### WORK TO BE COMPLETED
Could you output the listing that follows exactly, without its images?

### DATA TO USE
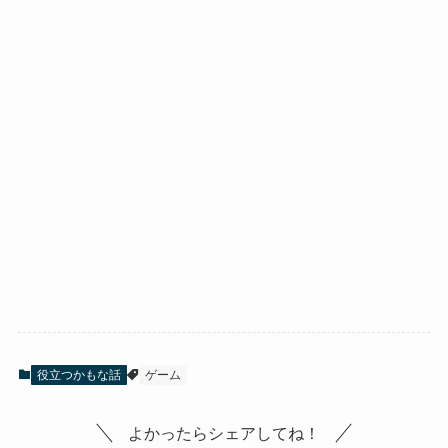
役立つかもな話
ゲーム
よかったらシェアしてね！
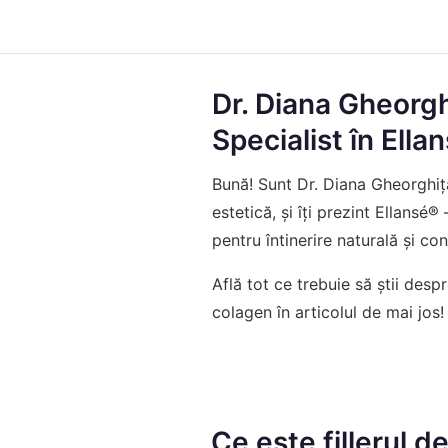
Dr. Diana Gheorg
Specialist în Ella
Bună! Sunt Dr. Diana Gheorghiță,
estetică, și îți prezint Ellansé®
pentru întinerire naturală și co
Află tot ce trebuie să știi desp
colagen în articolul de mai jos!
Ce este fillerul d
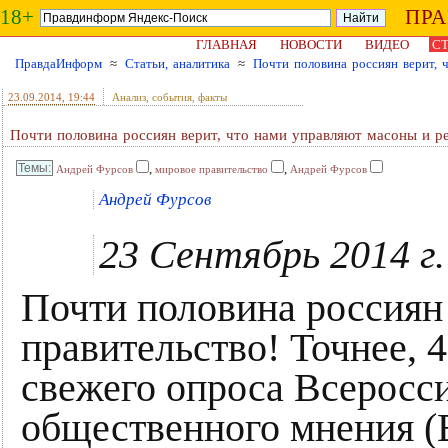
18+
ПР
ГЛАВНАЯ
НОВОСТИ
ВИДЕО
СТ
ПравдаИнформ
≈
Статьи, аналитика
≈
Почти половина россиян верит, 
23.09.2014
, 19:44
Анализ, события, факты
Почти половина россиян верит, что нами управляют масоны и р
,
,
Андрей Фурсов
мировое правительство
Андрей Фурсов
Андрей Фурсов
23 Сентябрь 2014 г.
Почти половина россиян 
правительство! Точнее, 
свежего опроса Всеросси
общественного мнения 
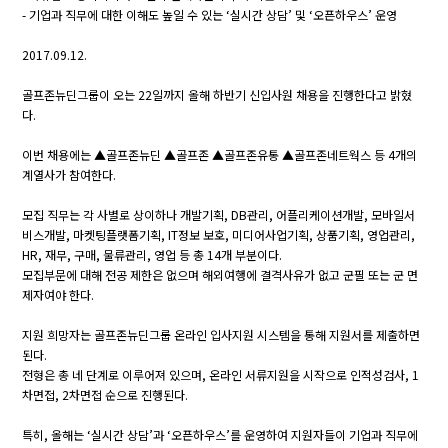
- 기업과 직무에 대한 이해도 높일 수 있는 ‘실시간 상담’ 및 ‘오픈하우스’ 운영
2017.09.12.
골프존뉴딘그룹이 오는 22일까지 올해 하반기 신입사원 채용을 진행한다고 밝혔
다.
이번 채용에는 ▲골프존뉴딘 ▲골프존 ▲골프존유통 ▲골프존네트웍스 등 4개의
계열사가 참여한다.
모집 직무는 각 사별로 상이하나 개발기획, DB관리, 어플리케이션개발, 모바일서
비스개발, 마켓팅플랫폼기획, IT정보 보호, 미디어사업기획, 상품기획, 영업관리,
HR, 재무, 구매, 물류관리, 영업 등 총 14개 부분이다.
모집부문에 대해 전공 제한은 없으며 해외여행에 결격사유가 없고 군필 또는 군 면
제자여야 한다.
지원 희망자는 골프존뉴딘그룹 온라인 입사지원 시스템을 통해 지원서를 제출하면
된다.
전형은 총 네 단계로 이루어져 있으며, 온라인 서류지원을 시작으로 인적성검사, 1
차면접, 2차면접 순으로 진행된다.
특히, 올해는 ‘실시간 상담’과 ‘오픈하우스’를 운영하여 지원자들이 기업과 직무에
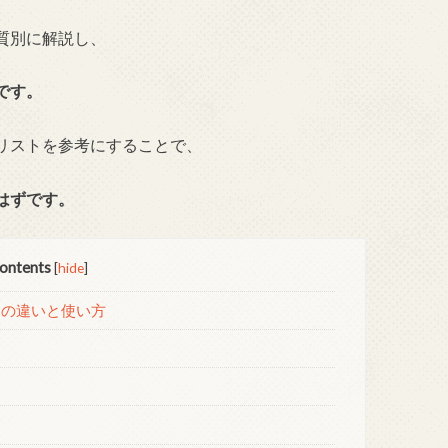
質別に解説し、
です。
リストを参考にすることで、
はずです。
ontents
[
hide
]
ーの違いと使い方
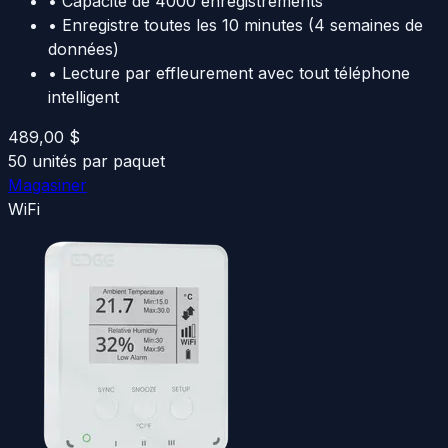
•
Capacité de 4000 enregistrements
•
Enregistre toutes les 10 minutes (4 semaines de
données)
•
Lecture par effleurement avec tout téléphone
intelligent
489,00 $
50 unités par paquet
Magasiner
WiFi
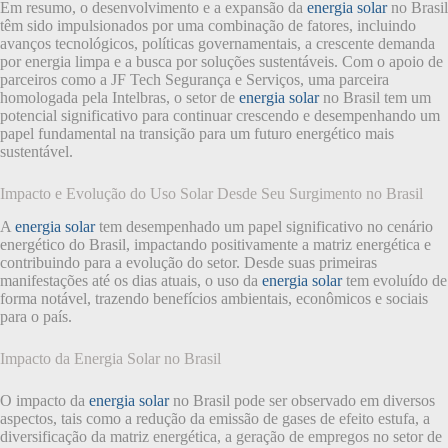
Em resumo, o desenvolvimento e a expansão da
energia solar
no Brasil
têm sido impulsionados por uma combinação de fatores, incluindo
avanços tecnológicos, políticas governamentais, a crescente demanda
por energia limpa e a busca por soluções sustentáveis. Com o apoio de
parceiros como a JF Tech Segurança e Serviços, uma parceira
homologada pela Intelbras, o setor de
energia solar
no Brasil tem um
potencial significativo para continuar crescendo e desempenhando um
papel fundamental na transição para um futuro energético mais
sustentável.
Impacto e Evolução do Uso Solar Desde Seu Surgimento no Brasil
A
energia solar
tem desempenhado um papel significativo no cenário
energético do Brasil, impactando positivamente a matriz energética e
contribuindo para a evolução do setor. Desde suas primeiras
manifestações até os dias atuais, o uso da
energia solar
tem evoluído de
forma notável, trazendo benefícios ambientais, econômicos e sociais
para o país.
Impacto da Energia Solar no Brasil
O impacto da
energia solar
no Brasil pode ser observado em diversos
aspectos, tais como a redução da emissão de gases de efeito estufa, a
diversificação da matriz energética, a geração de empregos no setor de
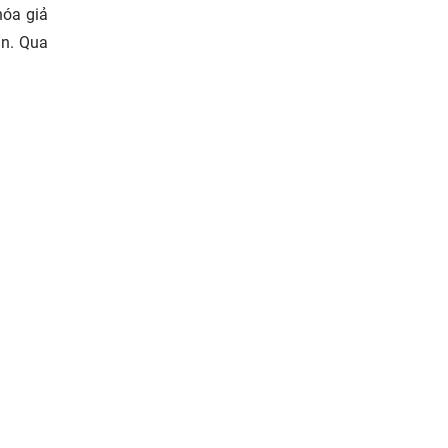
hóa giả
àn. Qua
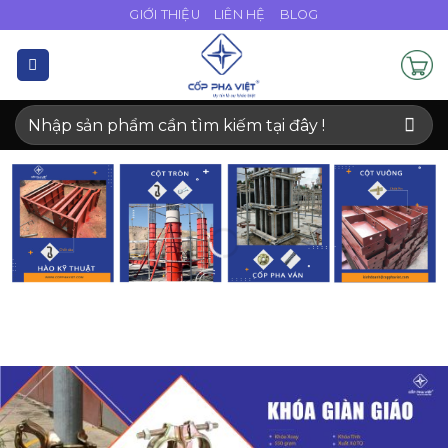
Bỏ
GIỚI THIỆU
LIÊN HỆ
BLOG
qua
nội
dung
Tìm
kiếm:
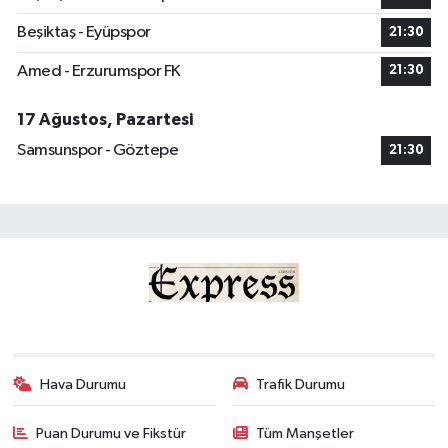
Beşiktaş - Eyüpspor
21:30
Amed - Erzurumspor FK
21:30
17 Ağustos, Pazartesi
Samsunspor - Göztepe
21:30
Hava Durumu
Trafik Durumu
Puan Durumu ve Fikstür
Tüm Manşetler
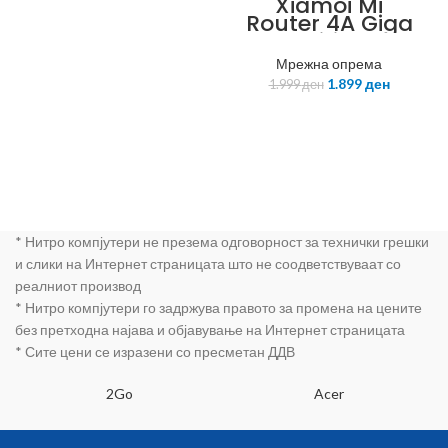
Xiamoi Mi
Router 4A Giga
Edition
Мрежна опрема
1.899
ден
1.999
ден
* Нитро компјутери не презема одговорност за технички грешки
и слики на Интернет страницата што не соодветствуваат со
реалниот производ
* Нитро компјутери го задржува правото за промена на цените
без претходна најава и објавување на Интернет страницата
* Сите цени се изразени со пресметан ДДВ
2Go
Acer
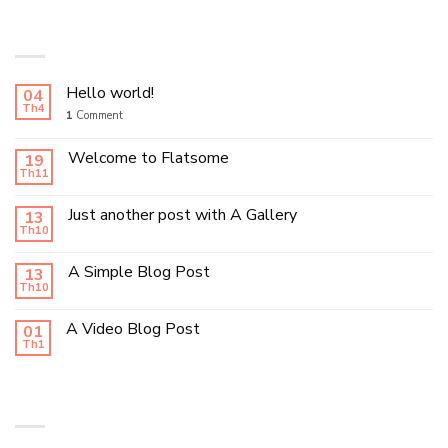
LATEST POSTS
Hello world!
04
Th4
1
Comment
Welcome to Flatsome
19
Th11
Just another post with A Gallery
13
Th10
A Simple Blog Post
13
Th10
A Video Blog Post
01
Th1
RECENT COMMENTS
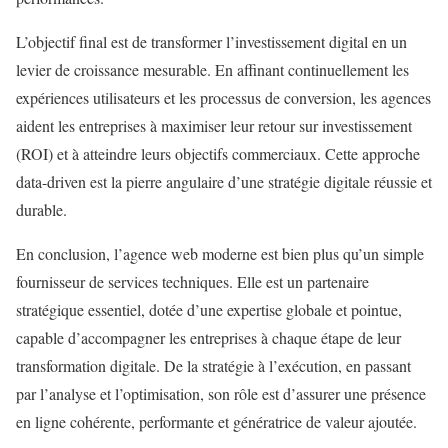
L’objectif final est de transformer l’investissement digital en un
levier de croissance mesurable. En affinant continuellement les
expériences utilisateurs et les processus de conversion, les agences
aident les entreprises à maximiser leur retour sur investissement
(ROI) et à atteindre leurs objectifs commerciaux. Cette approche
data-driven est la pierre angulaire d’une stratégie digitale réussie et
durable.
En conclusion, l’agence web moderne est bien plus qu’un simple
fournisseur de services techniques. Elle est un partenaire
stratégique essentiel, dotée d’une expertise globale et pointue,
capable d’accompagner les entreprises à chaque étape de leur
transformation digitale. De la stratégie à l’exécution, en passant
par l’analyse et l’optimisation, son rôle est d’assurer une présence
en ligne cohérente, performante et génératrice de valeur ajoutée.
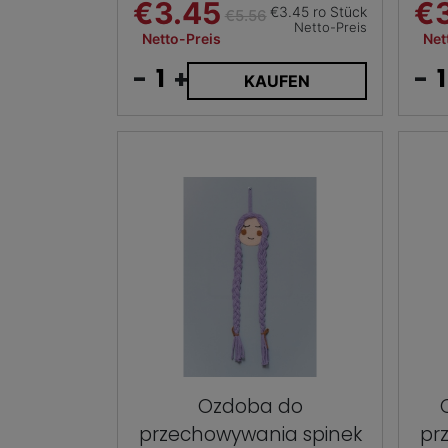
€3.45
€
€3.45 ro Stück
€5.56
Netto-Preis
Netto-Preis
Net
-
+
-
KAUFEN
Ozdoba do
przechowywania spinek
pr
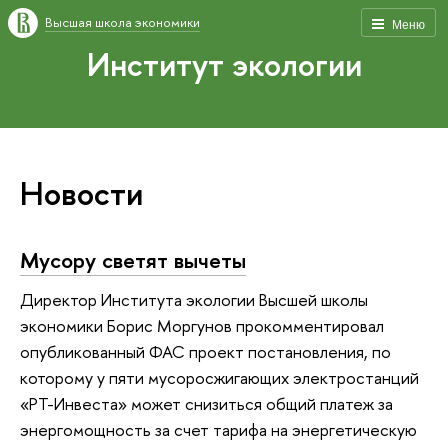
Высшая школа экономики
Меню
Институт экологии
Новости
Мусору светят вычеты
Директор Института экологии Высшей школы
экономики Борис Моргунов прокомментировал
опубликованный ФАС проект постановления, по
которому у пяти мусоросжигающих электростанций
«РТ-Инвеста» может снизиться общий платеж за
энергомощность за счет тарифа на энергетическую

### EXPECTED ANSWER
役立つかもな話
ゲーム
よかったらシェアしてね！
Dr. Diana Gheorg
Specialist în Ella
Bună! Sunt Dr. Diana Gheorghiță,
estetică, și îți prezint Ellansé®
pentru întinerire naturală și co
Află tot ce trebuie să știi desp
colagen în articolul de mai jos!
Ce este fillerul d
18+
ПР
ГЛАВНАЯ
НОВОСТИ
ВИДЕО
СТ
ПравдаИнформ
≈
Статьи, аналитика
≈
Почти половина россиян верит, 
23.09.2014
, 19:44
Анализ, события, факты
Почти половина россиян верит, что нами управляют масоны и р
,
,
Андрей Фурсов
мировое правительство
Андрей Фурсов
Андрей Фурсов
23 Сентябрь 2014 г.
Почти половина россиян 
правительство! Точнее, 
свежего опроса Всеросси
общественного мнения 
- 기업과 직무에 대한 이해도 높일 수 있는 ‘실시간 상담’ 및 ‘오픈하우스’ 운영
2017.09.12.
골프존뉴딘그룹이 오는 22일까지 올해 하반기 신입사원 채용을 진행한다고 밝혔
다.
이번 채용에는 ▲골프존뉴딘 ▲골프존 ▲골프존유통 ▲골프존네트웍스 등 4개의
계열사가 참여한다.
모집 직무는 각 사별로 상이하나 개발기획, DB관리, 어플리케이션개발, 모바일서
비스개발, 마켓팅플랫폼기획, IT정보 보호, 미디어사업기획, 상품기획, 영업관리,
HR, 재무, 구매, 물류관리, 영업 등 총 14개 부분이다.
모집부문에 대해 전공 제한은 없으며 해외여행에 결격사유가 없고 군필 또는 군 면
제자여야 한다.
지원 희망자는 골프존뉴딘그룹 온라인 입사지원 시스템을 통해 지원서를 제출하면
된다.
전형은 총 네 단계로 이루어져 있으며, 온라인 서류지원을 시작으로 인적성검사, 1
차면접, 2차면접 순으로 진행된다.
특히, 올해는 ‘실시간 상담’과 ‘오픈하우스’를 운영하여 지원자들이 기업과 직무에
質別に解説し、
です。
リストを参考にすることで、
はずです。
ontents
[
hide
]
ーの違いと使い方
•
Capacité de 4000 enregistrements
•
Enregistre toutes les 10 minutes (4 semaines de
données)
•
Lecture par effleurement avec tout téléphone
intelligent
489,00 $
50 unités par paquet
Magasiner
WiFi
Em resumo, o desenvolvimento e a expansão da
energia solar
no Brasil
têm sido impulsionados por uma combinação de fatores, incluindo
avanços tecnológicos, políticas governamentais, a crescente demanda
por energia limpa e a busca por soluções sustentáveis. Com o apoio de
parceiros como a JF Tech Segurança e Serviços, uma parceira
homologada pela Intelbras, o setor de
energia solar
no Brasil tem um
potencial significativo para continuar crescendo e desempenhando um
papel fundamental na transição para um futuro energético mais
sustentável.
Impacto e Evolução do Uso Solar Desde Seu Surgimento no Brasil
A
energia solar
tem desempenhado um papel significativo no cenário
energético do Brasil, impactando positivamente a matriz energética e
contribuindo para a evolução do setor. Desde suas primeiras
manifestações até os dias atuais, o uso da
energia solar
tem evoluído de
forma notável, trazendo benefícios ambientais, econômicos e sociais
para o país.
Impacto da Energia Solar no Brasil
O impacto da
energia solar
no Brasil pode ser observado em diversos
aspectos, tais como a redução da emissão de gases de efeito estufa, a
diversificação da matriz energética, a geração de empregos no setor de
hóa giả
àn. Qua
Bỏ
GIỚI THIỆU
LIÊN HỆ
BLOG
qua
nội
dung
Tìm
kiếm:
Beşiktaş - Eyüpspor
21:30
Amed - Erzurumspor FK
21:30
17 Ağustos, Pazartesi
Samsunspor - Göztepe
21:30
Hava Durumu
Trafik Durumu
Puan Durumu ve Fikstür
Tüm Manşetler
Xiamoi Mi
Router 4A Giga
Edition
Мрежна опрема
1.899
ден
1.999
ден
* Нитро компјутери не презема одговорност за технички грешки
и слики на Интернет страницата што не соодветствуваат со
реалниот производ
* Нитро компјутери го задржува правото за промена на цените
без претходна најава и објавување на Интернет страницата
* Сите цени се изразени со пресметан ДДВ
2Go
Acer
LATEST POSTS
Hello world!
04
Th4
1
Comment
Welcome to Flatsome
19
Th11
Just another post with A Gallery
13
Th10
A Simple Blog Post
13
Th10
A Video Blog Post
01
Th1
RECENT COMMENTS
L’objectif final est de transformer l’investissement digital en un
levier de croissance mesurable. En affinant continuellement les
expériences utilisateurs et les processus de conversion, les agences
aident les entreprises à maximiser leur retour sur investissement
(ROI) et à atteindre leurs objectifs commerciaux. Cette approche
data-driven est la pierre angulaire d’une stratégie digitale réussie et
durable.
En conclusion, l’agence web moderne est bien plus qu’un simple
fournisseur de services techniques. Elle est un partenaire
stratégique essentiel, dotée d’une expertise globale et pointue,
capable d’accompagner les entreprises à chaque étape de leur
transformation digitale. De la stratégie à l’exécution, en passant
par l’analyse et l’optimisation, son rôle est d’assurer une présence
en ligne cohérente, performante et génératrice de valeur ajoutée.
€3.45
€
€3.45 ro Stück
€5.56
Netto-Preis
Netto-Preis
Net
-
+
-
KAUFEN
Ozdoba do
przechowywania spinek
pr
Высшая школа экономики
Меню
Институт экологии
Новости
Мусору светят вычеты
Директор Института экологии Высшей школы
экономики Борис Моргунов прокомментировал
опубликованный ФАС проект постановления, по
которому у пяти мусоросжигающих электростанций
«РТ-Инвеста» может снизиться общий платеж за
энергомощность за счет тарифа на энергетическую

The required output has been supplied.